■ **TASK TO COMPLETE**:
Would you transcribe exactly the lines below, starting at the one that contains "thumb cmc: (431, 442)" and ending with the last line, both included? Leave out all other lines.

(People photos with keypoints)
:::::

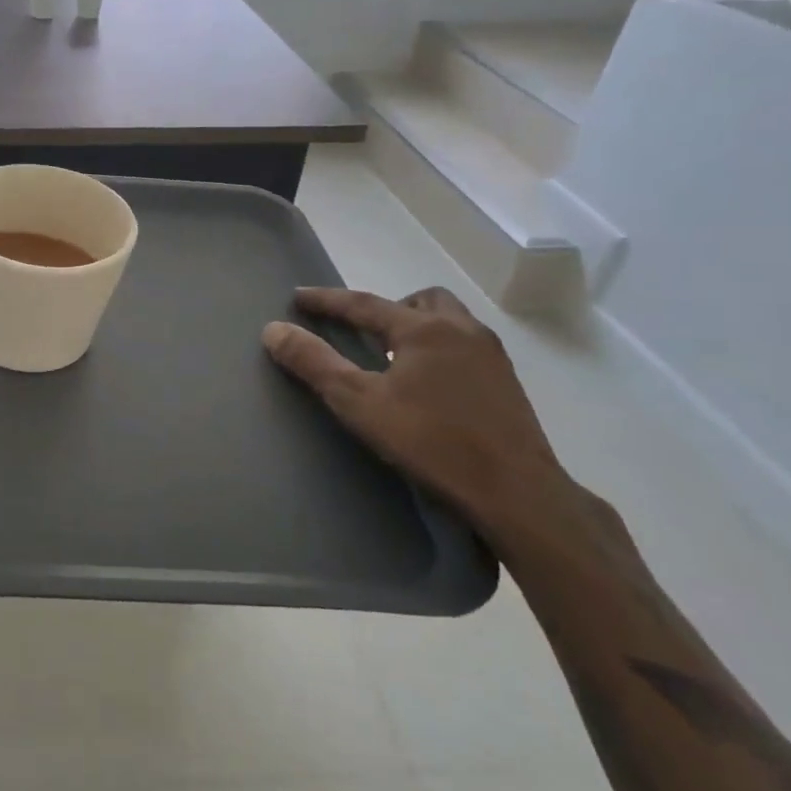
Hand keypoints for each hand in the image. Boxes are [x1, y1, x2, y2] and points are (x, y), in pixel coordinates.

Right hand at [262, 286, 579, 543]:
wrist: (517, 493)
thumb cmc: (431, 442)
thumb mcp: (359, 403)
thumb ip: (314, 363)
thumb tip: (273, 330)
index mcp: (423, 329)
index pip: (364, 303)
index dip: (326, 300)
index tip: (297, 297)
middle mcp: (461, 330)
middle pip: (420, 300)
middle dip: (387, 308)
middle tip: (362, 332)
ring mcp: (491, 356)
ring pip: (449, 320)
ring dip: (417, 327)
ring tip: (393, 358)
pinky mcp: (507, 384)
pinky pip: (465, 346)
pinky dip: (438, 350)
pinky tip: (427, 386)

:::::

■ **SOLVED EXERCISE**:
thumb cmc: (431, 442)
thumb mcp: (359, 403)
thumb ip: (314, 363)
thumb tip: (273, 330)
index mcp: (423, 329)
index pip: (364, 303)
index dip: (326, 300)
index tip: (297, 297)
middle mcp: (461, 330)
middle pip: (420, 300)
middle dip: (387, 308)
middle tip: (362, 332)
ring mcp: (491, 356)
ring pip: (449, 320)
ring dip: (417, 327)
ring tip: (393, 358)
pinky mcp: (507, 384)
pinky pip: (465, 346)
pinky dip: (438, 350)
pinky tip: (427, 386)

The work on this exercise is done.